Em Junho de 2025, a ex-ministra dos Negócios Estrangeiros Alemã, Annalena Baerbock, foi eleita presidente da Assembleia Geral das Nações Unidas. Apesar do pedido da Rússia para o voto secreto, Baerbock foi eleita com uma esmagadora maioria de 167 votos. Assumindo o cargo em Setembro passado, é, sem dúvida, a líder mais destacada a ocupar este cargo nas últimas décadas, e a sua eleição é uma grande vitória tanto para a Alemanha como para a UE.

A presença e a influência da Alemanha estão claramente a crescer em todo o mundo. Pouco antes da eleição da Sra. Baerbock, o país enviou 5.000 soldados para a Lituânia — o primeiro destacamento permanente de tropas Alemãs no estrangeiro desde a Segunda Guerra Mundial (“Merz saúda ‘nova era’ para as forças armadas alemãs no lançamento da brigada”, Deutsche Welle, 22 de Maio de 2025). Quase ao mesmo tempo, a Alemanha assinou um acordo de defesa com as Filipinas, concluiu outro acordo com Singapura para o fornecimento de submarinos e prometeu reforçar os seus laços com a Nigéria para benefício mútuo futuro (“Alemanha e Filipinas assinam acordo de defesa”, Reuters, 14 de Maio de 2025; “Singapura encomenda dois submarinos adicionais do Tipo 218SG para a TKMS”, NavalNews.com, 8 de Maio de 2025; “Alemanha e Nigéria aprofundarão a cooperação em economia e migração”, Deutsche Welle, 22 de maio de 2025).

O nosso recurso A Besta do Apocalipse: Mito, Metáfora ou Realidade Iminente? Explica como uma poderosa potência económica e militar surgirá no coração da Europa no fim dos tempos, quando dez "reis" ou líderes "entregarão o seu poder e autoridade à besta" por um curto período (Apocalipse 17:11-13). Esteja atento a este acontecimento — e lembre-se onde o aprendeu!

Não É Uma Linha Reta

Haverá altos e baixos pela frente para as nações da Europa e do Médio Oriente. Não se deixem persuadir por discursos de paz, nem mesmo por acordos de paz. Embora todos ansiemos pela paz e todos os verdadeiros Cristãos a procurem, uma paz duradoura não virá até ao regresso do Príncipe da Paz — Jesus Cristo (Isaías 9:6).

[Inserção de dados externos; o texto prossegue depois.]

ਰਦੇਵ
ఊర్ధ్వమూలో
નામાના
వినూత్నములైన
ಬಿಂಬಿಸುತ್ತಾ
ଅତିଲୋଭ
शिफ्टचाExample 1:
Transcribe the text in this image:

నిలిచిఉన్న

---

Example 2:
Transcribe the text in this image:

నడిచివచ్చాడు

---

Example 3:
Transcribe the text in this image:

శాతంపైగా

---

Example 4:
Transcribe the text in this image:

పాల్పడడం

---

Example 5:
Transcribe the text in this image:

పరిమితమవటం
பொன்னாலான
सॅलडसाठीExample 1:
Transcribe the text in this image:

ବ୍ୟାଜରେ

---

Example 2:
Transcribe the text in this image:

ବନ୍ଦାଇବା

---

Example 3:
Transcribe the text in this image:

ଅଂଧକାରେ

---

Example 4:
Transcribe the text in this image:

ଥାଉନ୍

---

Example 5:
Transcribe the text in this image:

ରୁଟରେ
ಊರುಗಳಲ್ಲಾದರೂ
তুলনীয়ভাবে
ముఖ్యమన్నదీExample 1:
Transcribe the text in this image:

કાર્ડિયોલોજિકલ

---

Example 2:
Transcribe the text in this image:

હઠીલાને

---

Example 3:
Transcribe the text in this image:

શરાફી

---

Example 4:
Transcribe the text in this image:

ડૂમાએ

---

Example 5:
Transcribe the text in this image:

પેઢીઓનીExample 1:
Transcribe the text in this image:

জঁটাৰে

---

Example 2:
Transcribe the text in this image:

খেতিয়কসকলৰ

Deus diz-nos — e a história comprova-o — que “eles [a humanidade] não conhecem o caminho da paz, nem há justiça nos seus caminhos; fizeram para si veredas tortuosas; quem seguir esse caminho não conhecerá a paz” (Isaías 59:8). Paulo repete isto em Romanos 3:17 e explica porque é que o caminho da paz é desconhecido: “Não há temor de Deus diante dos seus olhos” (v. 18).

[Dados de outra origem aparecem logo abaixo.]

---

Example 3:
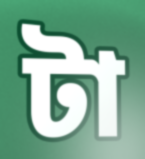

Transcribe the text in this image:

টা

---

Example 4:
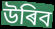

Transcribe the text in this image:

উৰিব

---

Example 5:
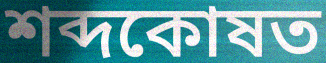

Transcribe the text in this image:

শব্দকোষতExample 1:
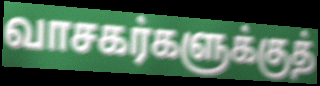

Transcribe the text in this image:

வாசகர்களுக்குத்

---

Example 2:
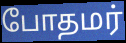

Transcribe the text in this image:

போதமர்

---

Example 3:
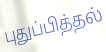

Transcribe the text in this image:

புதுப்பித்தல்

E por que razão Cristo voltará? Para salvar a humanidade da extinção, como pode ler em Mateus 24:21-22. Além disso, as Escrituras profetizam que, em algum momento num futuro não muito distante, as pessoas acreditarão erradamente que a paz finalmente chegou — portanto, não nos devemos deixar enganar por tratados de paz de curta duração. “Irmãos, quanto aos tempos e às épocas, não precisamos de vos escrever, pois vós mesmos sabeis perfeitamente que o dia do Senhor virá como um ladrão de noite. Quando disserem: ‘Paz e segurança!’, então lhes sobrevirá repentina destruição, como as dores de parto à mulher grávida; e de modo nenhum escaparão” (1 Tessalonicenses 5:1-3).

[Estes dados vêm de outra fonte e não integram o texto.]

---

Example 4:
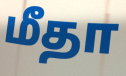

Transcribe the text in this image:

மீதா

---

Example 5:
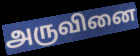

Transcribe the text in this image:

அருவினை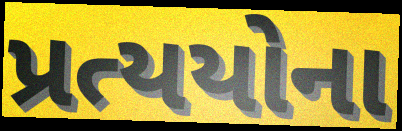
પ્રત્યયોનાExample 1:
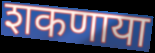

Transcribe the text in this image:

शकणाया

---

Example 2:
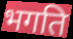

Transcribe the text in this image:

Estamos a viver tempos perigosos. Acordos de paz serão certamente feitos — mas, infelizmente, serão quebrados. Ninguém quer que isso aconteça, mas a Bíblia atesta-o — e toda a história da humanidade atesta a veracidade das Escrituras.

Por isso, observem o Médio Oriente, especialmente no que diz respeito aos Judeus e a Jerusalém, e reparem no que está a acontecer na Alemanha e em toda a Europa. Quando virmos dez nações ou líderes Europeus entregarem o poder a um líder político carismático alinhado com um líder religioso carismático, saberemos que qualquer paz que possa existir nesse momento se transformará no maior período de turbulência que o mundo já conheceu. Faríamos bem em acatar o aviso de Jesus:

Mas tenham cuidado, para que os vossos corações não fiquem sobrecarregados com as consequências da devassidão, da embriaguez e das preocupações desta vida, e para que aquele Dia não vos surpreenda inesperadamente. Pois ele virá como uma armadilha para todos os que habitam sobre a face de toda a terra. Por isso, vigiai e orai sempre, para que sejais considerados dignos de escapar a todas estas coisas que hão-de acontecer e de estar de pé diante do Filho do Homem (Lucas 21:34-36).